-- EXERCISE REQUIREMENTS --
The output should be every line below, retyped exactly, with no images.

-- DATASET EXCERPTS --
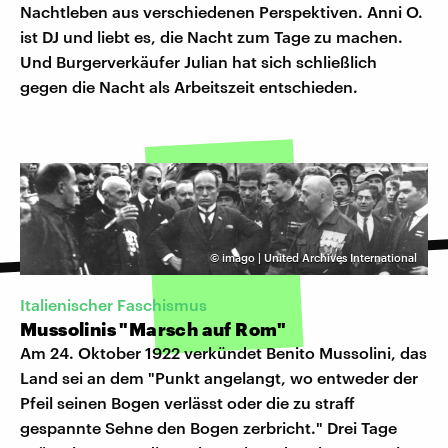
Nachtleben aus verschiedenen Perspektiven. Anni O.
ist DJ und liebt es, die Nacht zum Tage zu machen.
Und Burgerverkäufer Julian hat sich schließlich
gegen die Nacht als Arbeitszeit entschieden.
©
imago | United Archives International
Italienischer Faschismus
Mussolinis "Marsch auf Rom"
Am 24. Oktober 1922 verkündet Benito Mussolini, das
Land sei an dem "Punkt angelangt, wo entweder der
Pfeil seinen Bogen verlässt oder die zu straff
gespannte Sehne den Bogen zerbricht." Drei Tage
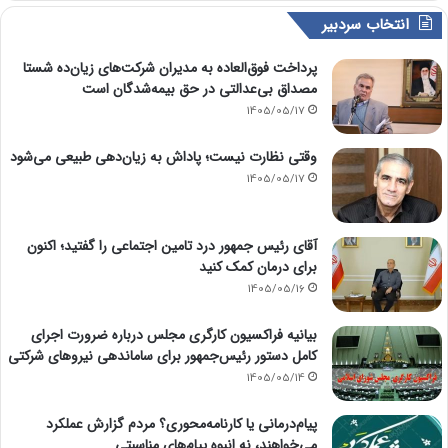
انتخاب سردبیر
پرداخت فوق‌العاده به مدیران شرکت‌های زیان‌ده شستا
مصداق بی‌عدالتی در حق بیمه‌شدگان است
1405/05/17
وقتی نظارت نیست؛ پاداش به زیان‌دهی طبیعی می‌شود
1405/05/17
آقای رئیس جمهور درد تامین اجتماعی را گفتید؛ اکنون
برای درمان کمک کنید
1405/05/16
بیانیه فراکسیون کارگری مجلس درباره ضرورت اجرای
کامل دستور رئیس‌جمهور برای ساماندهی نیروهای شرکتی
1405/05/14
پیام‌درمانی یا کارنامه‌محوری؟ مردم گزارش عملکرد
می‌خواهند، نه انبوه پیام‌های مناسبتی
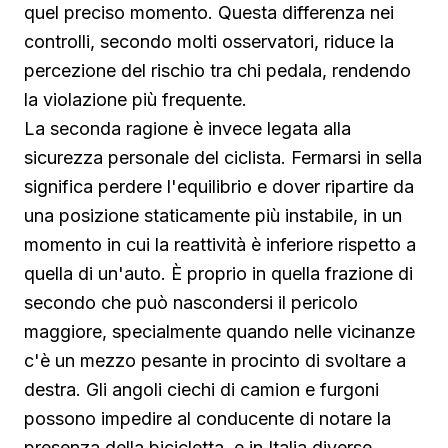
quel preciso momento. Questa differenza nei
controlli, secondo molti osservatori, riduce la
percezione del rischio tra chi pedala, rendendo
la violazione più frequente.
La seconda ragione è invece legata alla
sicurezza personale del ciclista. Fermarsi in sella
significa perdere l'equilibrio e dover ripartire da
una posizione staticamente più instabile, in un
momento in cui la reattività è inferiore rispetto a
quella di un'auto. È proprio in quella frazione di
secondo che può nascondersi il pericolo
maggiore, specialmente quando nelle vicinanze
c'è un mezzo pesante in procinto di svoltare a
destra. Gli angoli ciechi di camion e furgoni
possono impedire al conducente di notare la
presenza della bicicletta, e in Italia diverse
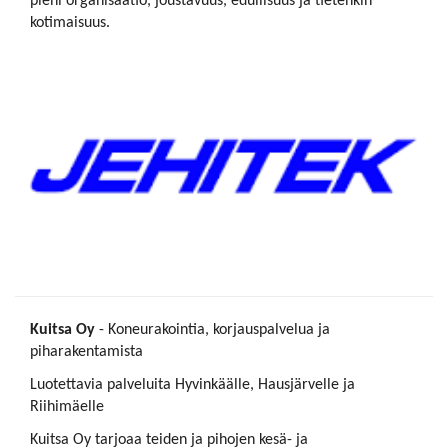
pieni organisaatio, joustavuus, edullisuus ja tietenkin
kotimaisuus.
Kuitsa Oy
- Koneurakointia, korjauspalvelua ja
piharakentamista
Luotettavia palveluita Hyvinkäälle, Hausjärvelle ja
Riihimäelle
Kuitsa Oy tarjoaa teiden ja pihojen kesä- ja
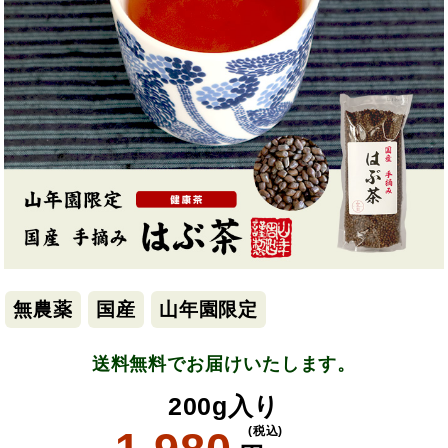
無農薬
国産
山年園限定
送料無料でお届けいたします。
200g入り
(税込)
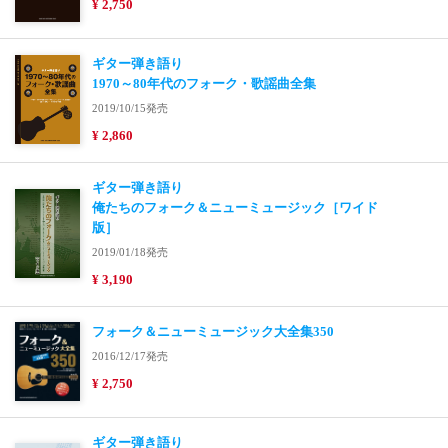
¥ 2,750
ギター弾き語り
1970～80年代のフォーク・歌謡曲全集
2019/10/15発売
¥ 2,860
ギター弾き語り
俺たちのフォーク＆ニューミュージック［ワイド
版］
2019/01/18発売
¥ 3,190
フォーク＆ニューミュージック大全集350
2016/12/17発売
¥ 2,750
ギター弾き語り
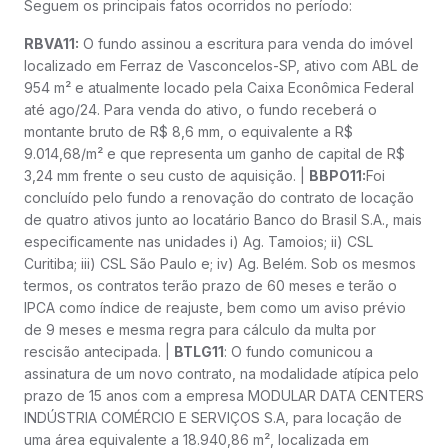
Seguem os principais fatos ocorridos no período:
RBVA11:
O fundo assinou a escritura para venda do imóvel
localizado em Ferraz de Vasconcelos-SP, ativo com ABL de
954 m² e atualmente locado pela Caixa Econômica Federal
até ago/24. Para venda do ativo, o fundo receberá o
montante bruto de R$ 8,6 mm, o equivalente a R$
9.014,68/m² e que representa um ganho de capital de R$
3,24 mm frente o seu custo de aquisição. |
BBPO11:
Foi
concluído pelo fundo a renovação do contrato de locação
de quatro ativos junto ao locatário Banco do Brasil S.A., mais
especificamente nas unidades i) Ag. Tamoios; ii) CSL
Curitiba; iii) CSL São Paulo e; iv) Ag. Belém. Sob os mesmos
termos, os contratos terão prazo de 60 meses e terão o
IPCA como índice de reajuste, bem como um aviso prévio
de 9 meses e mesma regra para cálculo da multa por
rescisão antecipada. |
BTLG11
: O fundo comunicou a
assinatura de um novo contrato, na modalidade atípica pelo
prazo de 15 anos com a empresa MODULAR DATA CENTERS
INDÚSTRIA COMÉRCIO E SERVIÇOS S.A, para locação de
uma área equivalente a 18.940,86 m², localizada em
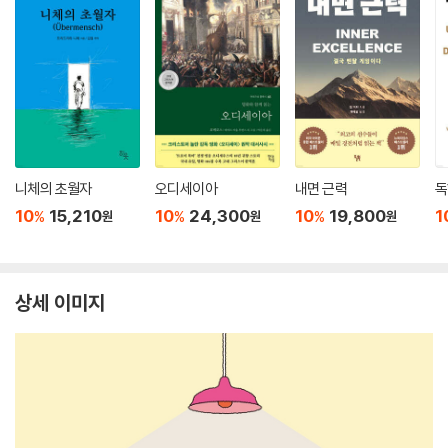
니체의 초월자
오디세이아
내면 근력
독
10
15,210
10
24,300
10
19,800
1
%
%
%
원
원
원
상세 이미지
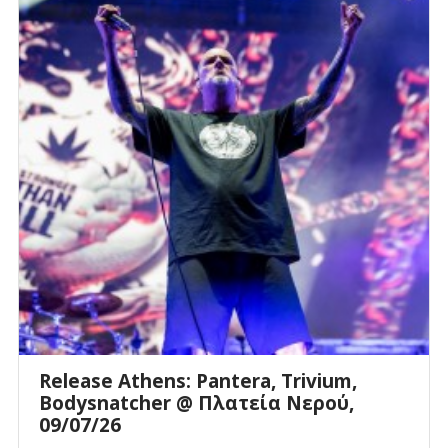
Release Athens: Pantera, Trivium,
Bodysnatcher @ Πλατεία Νερού,
09/07/26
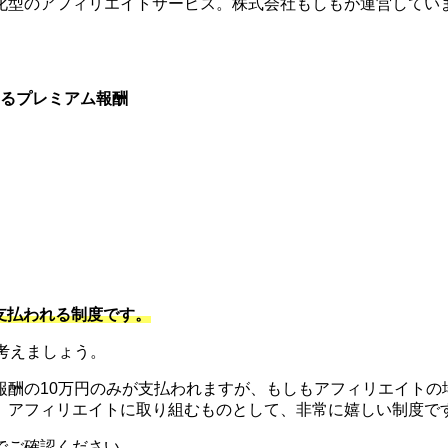
化型のアフィリエイトサービス。株式会社もしもが運営してい
るプレミアム報酬
。
支払われる制度です。
考えましょう。
酬の10万円のみが支払われますが、もしもアフィリエイトの場
と。アフィリエイトに取り組むものとして、非常に嬉しい制度で
でご確認ください。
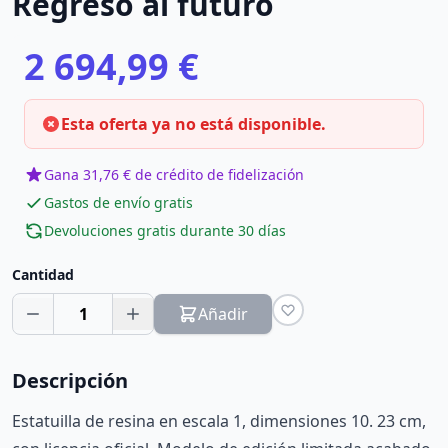
Regreso al futuro
2 694,99 €
Esta oferta ya no está disponible.
Gana 31,76 € de crédito de fidelización
Gastos de envío gratis
Devoluciones gratis durante 30 días
Cantidad
1
Añadir
Descripción
Estatuilla de resina en escala 1, dimensiones 10. 23 cm,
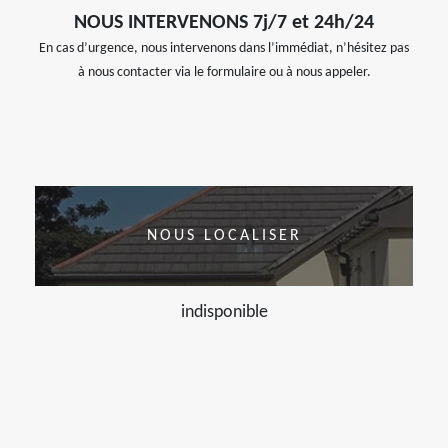
NOUS INTERVENONS 7j/7 et 24h/24
En cas d’urgence, nous intervenons dans l’immédiat, n’hésitez pas
à nous contacter via le formulaire ou à nous appeler.
NOUS LOCALISER
indisponible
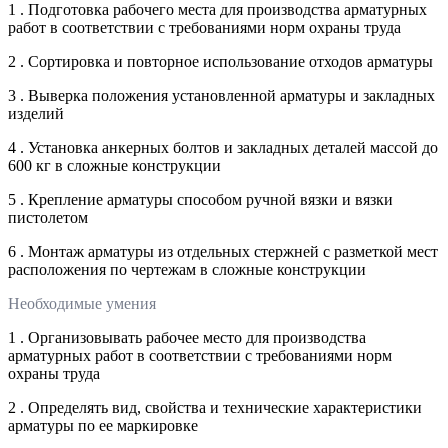
1 . Подготовка рабочего места для производства арматурных
работ в соответствии с требованиями норм охраны труда
2 . Сортировка и повторное использование отходов арматуры
3 . Выверка положения установленной арматуры и закладных
изделий
4 . Установка анкерных болтов и закладных деталей массой до
600 кг в сложные конструкции
5 . Крепление арматуры способом ручной вязки и вязки
пистолетом
6 . Монтаж арматуры из отдельных стержней с разметкой мест
расположения по чертежам в сложные конструкции
Необходимые умения
1 . Организовывать рабочее место для производства
арматурных работ в соответствии с требованиями норм
охраны труда
2 . Определять вид, свойства и технические характеристики
арматуры по ее маркировке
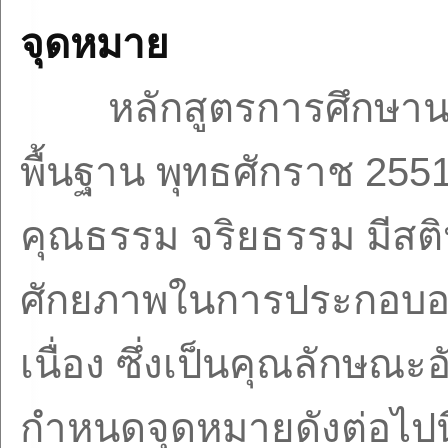
จุดหมาย
หลักสูตรการศึกษาน
พื้นฐาน พุทธศักราช
255
คุณธรรม จริยธรรม มีสติป
ศักยภาพในการประกอบอาช
เนื่อง ซึ่งเป็นคุณลักษณะอ
กำหนดจุดหมายดังต่อไปนี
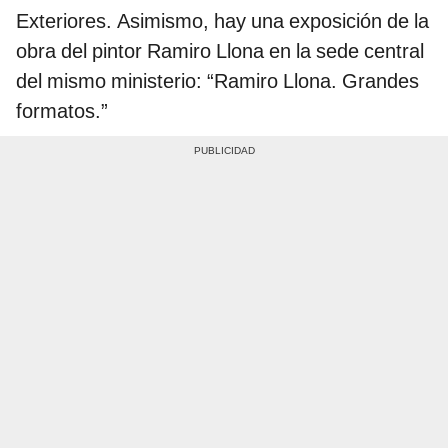
Exteriores. Asimismo, hay una exposición de la
obra del pintor Ramiro Llona en la sede central
del mismo ministerio: “Ramiro Llona. Grandes
formatos.”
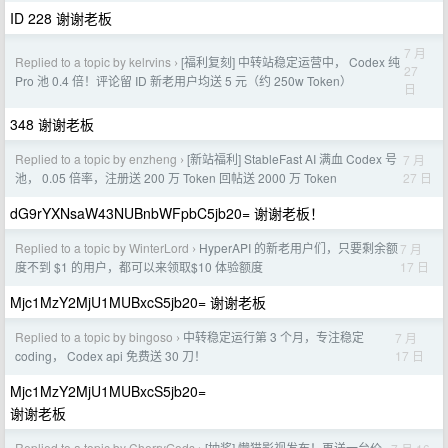
ID 228 谢谢老板
7 月
Replied to a topic by kelrvins
[福利复刻] 中转站稳定运营中， Codex 纯
›
27
Pro 池 0.4 倍！评论留 ID 新老用户均送 5 元（约 250w Token）
日
348 谢谢老板
Replied to a topic by enzheng
[新站福利] StableFast AI 满血 Codex 号
7 月
›
27 日
池， 0.05 倍率，注册送 200 万 Token 回帖送 2000 万 Token
dG9rYXNsaW43NUBnbWFpbC5jb20= 谢谢老板！
Replied to a topic by WinterLord
HyperAPI 的新老用户们，只要剩余额
7 月
›
17 日
度不到 $1 的用户，都可以来领取$10 体验额度
Mjc1MzY2MjU1MUBxcS5jb20= 谢谢老板
Replied to a topic by bingoso
中转稳定运行第 3 个月，专注稳定
7 月
›
17 日
coding， Codex api 免费送 30 刀！
Mjc1MzY2MjU1MUBxcS5jb20=
谢谢老板
Replied to a topic by CherryGods
[抽奖] 懒猫影视发布！再送一台价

-- SOLUTION TO THE PROBLEM --
Nachtleben aus verschiedenen Perspektiven. Anni O.
ist DJ und liebt es, die Nacht zum Tage zu machen.
Und Burgerverkäufer Julian hat sich schließlich
gegen die Nacht als Arbeitszeit entschieden.
©
imago | United Archives International
Italienischer Faschismus
Mussolinis "Marsch auf Rom"
Am 24. Oktober 1922 verkündet Benito Mussolini, das
Land sei an dem "Punkt angelangt, wo entweder der
Pfeil seinen Bogen verlässt oder die zu straff
gespannte Sehne den Bogen zerbricht." Drei Tage
انتخاب سردبیر
پرداخت فوق‌العاده به مدیران شرکت‌های زیان‌ده شستا
مصداق بی‌عدالتی در حق بیمه‌شدگان است
1405/05/17
وقتی نظارت نیست؛ پاداش به زیان‌دهی طبیعی می‌شود
1405/05/17
آقای رئیس جمهور درد تامین اجتماعی را گفتید؛ اکنون
برای درمان کمک کنید
1405/05/16
بیانیه فراکسیون کارگری مجلس درباره ضرورت اجرای
کامل دستور رئیس‌جمهور برای ساماندهی نیروهای شرکتی
1405/05/14
پیام‌درمانی یا کارنامه‌محوری؟ مردم گزارش عملکرد
می‌خواهند، نه انبوه پیام‌های مناسبتی
quel preciso momento. Questa differenza nei
controlli, secondo molti osservatori, riduce la
percezione del rischio tra chi pedala, rendendo
la violazione più frequente.
La seconda ragione è invece legata alla
sicurezza personale del ciclista. Fermarsi in sella
significa perdere l'equilibrio e dover ripartire da
una posizione staticamente più instabile, in un
momento in cui la reattività è inferiore rispetto a
quella di un'auto. È proprio in quella frazione di
secondo che può nascondersi il pericolo
maggiore, specialmente quando nelle vicinanze
c'è un mezzo pesante in procinto di svoltare a
destra. Gli angoli ciechi di camion e furgoni
possono impedire al conducente di notare la
presenza della bicicletta, e in Italia diverse
pieni organisaatio, joustavuus, edullisuus ja tietenkin
kotimaisuus.
Kuitsa Oy
- Koneurakointia, korjauspalvelua ja
piharakentamista
Luotettavia palveluita Hyvinkäälle, Hausjärvelle ja
Riihimäelle
Kuitsa Oy tarjoaa teiden ja pihojen kesä- ja
無農薬
国産
山年園限定
送料無料でお届けいたします。
200g入り
(税込)
¥ 2,750
ギター弾き語り
1970～80年代のフォーク・歌謡曲全集
2019/10/15発売
¥ 2,860
ギター弾き語り
俺たちのフォーク＆ニューミュージック［ワイド
版］
2019/01/18発売
¥ 3,190
フォーク＆ニューミュージック大全集350
2016/12/17発売
¥ 2,750
ギター弾き語り
Seguem os principais fatos ocorridos no período:
RBVA11:
O fundo assinou a escritura para venda do imóvel
localizado em Ferraz de Vasconcelos-SP, ativo com ABL de
954 m² e atualmente locado pela Caixa Econômica Federal
até ago/24. Para venda do ativo, o fundo receberá o
montante bruto de R$ 8,6 mm, o equivalente a R$
9.014,68/m² e que representa um ganho de capital de R$
3,24 mm frente o seu custo de aquisição. |
BBPO11:
Foi
concluído pelo fundo a renovação do contrato de locação
de quatro ativos junto ao locatário Banco do Brasil S.A., mais
especificamente nas unidades i) Ag. Tamoios; ii) CSL
Curitiba; iii) CSL São Paulo e; iv) Ag. Belém. Sob os mesmos
termos, os contratos terão prazo de 60 meses e terão o
IPCA como índice de reajuste, bem como um aviso prévio
de 9 meses e mesma regra para cálculo da multa por
rescisão antecipada. |
BTLG11
: O fundo comunicou a
assinatura de um novo contrato, na modalidade atípica pelo
prazo de 15 anos com a empresa MODULAR DATA CENTERS
INDÚSTRIA COMÉRCIO E SERVIÇOS S.A, para locação de
uma área equivalente a 18.940,86 m², localizada em
니체의 초월자
오디세이아
내면 근력
독
10
15,210
10
24,300
10
19,800
1
%
%
%
원
원
원
상세 이미지
Release Athens: Pantera, Trivium,
Bodysnatcher @ Πλατεία Νερού,
09/07/26
化型のアフィリエイトサービス。株式会社もしもが運営してい
るプレミアム報酬
。
支払われる制度です。
考えましょう。
酬の10万円のみが支払われますが、もしもアフィリエイトの場
と。アフィリエイトに取り組むものとして、非常に嬉しい制度で
でご確認ください。
Regreso al futuro
2 694,99 €
Esta oferta ya no está disponible.
Gana 31,76 € de crédito de fidelización
Gastos de envío gratis
Devoluciones gratis durante 30 días
Cantidad
1
Añadir
Descripción
Estatuilla de resina en escala 1, dimensiones 10. 23 cm,
NOUS INTERVENONS 7j/7 et 24h/24
En cas d’urgence, nous intervenons dans l’immédiat, n’hésitez pas
à nous contacter via le formulaire ou à nous appeler.
NOUS LOCALISER
indisponible
1 . Подготовка рабочего места для производства арматурных
работ в соответствии с требованиями норм охраны труда
2 . Сортировка и повторное использование отходов арматуры
3 . Выверка положения установленной арматуры и закладных
изделий
4 . Установка анкерных болтов и закладных деталей массой до
600 кг в сложные конструкции
5 . Крепление арматуры способом ручной вязки и вязки
пистолетом
6 . Монтаж арматуры из отдельных стержней с разметкой мест
расположения по чертежам в сложные конструкции
Необходимые умения
1 . Организовывать рабочее место для производства
арматурных работ в соответствии с требованиями норм
охраны труда
2 . Определять вид, свойства и технические характеристики
арматуры по ее маркировке
จุดหมาย
หลักสูตรการศึกษาน
พื้นฐาน พุทธศักราช
255
คุณธรรม จริยธรรม มีสติป
ศักยภาพในการประกอบอาช
เนื่อง ซึ่งเป็นคุณลักษณะอ
กำหนดจุดหมายดังต่อไปนี
Exteriores. Asimismo, hay una exposición de la
obra del pintor Ramiro Llona en la sede central
del mismo ministerio: “Ramiro Llona. Grandes
formatos.”
ID 228 谢谢老板
7 月
Replied to a topic by kelrvins
[福利复刻] 中转站稳定运营中， Codex 纯
›
27
Pro 池 0.4 倍！评论留 ID 新老用户均送 5 元（约 250w Token）
日
348 谢谢老板
Replied to a topic by enzheng
[新站福利] StableFast AI 满血 Codex 号
7 月
›
27 日
池， 0.05 倍率，注册送 200 万 Token 回帖送 2000 万 Token
dG9rYXNsaW43NUBnbWFpbC5jb20= 谢谢老板！
Replied to a topic by WinterLord
HyperAPI 的新老用户们，只要剩余额
7 月
›
17 日
度不到 $1 的用户，都可以来领取$10 体验额度
Mjc1MzY2MjU1MUBxcS5jb20= 谢谢老板
Replied to a topic by bingoso
中转稳定运行第 3 个月，专注稳定
7 月
›
17 日
coding， Codex api 免费送 30 刀！
Mjc1MzY2MjU1MUBxcS5jb20=
谢谢老板
Replied to a topic by CherryGods
[抽奖] 懒猫影视发布！再送一台价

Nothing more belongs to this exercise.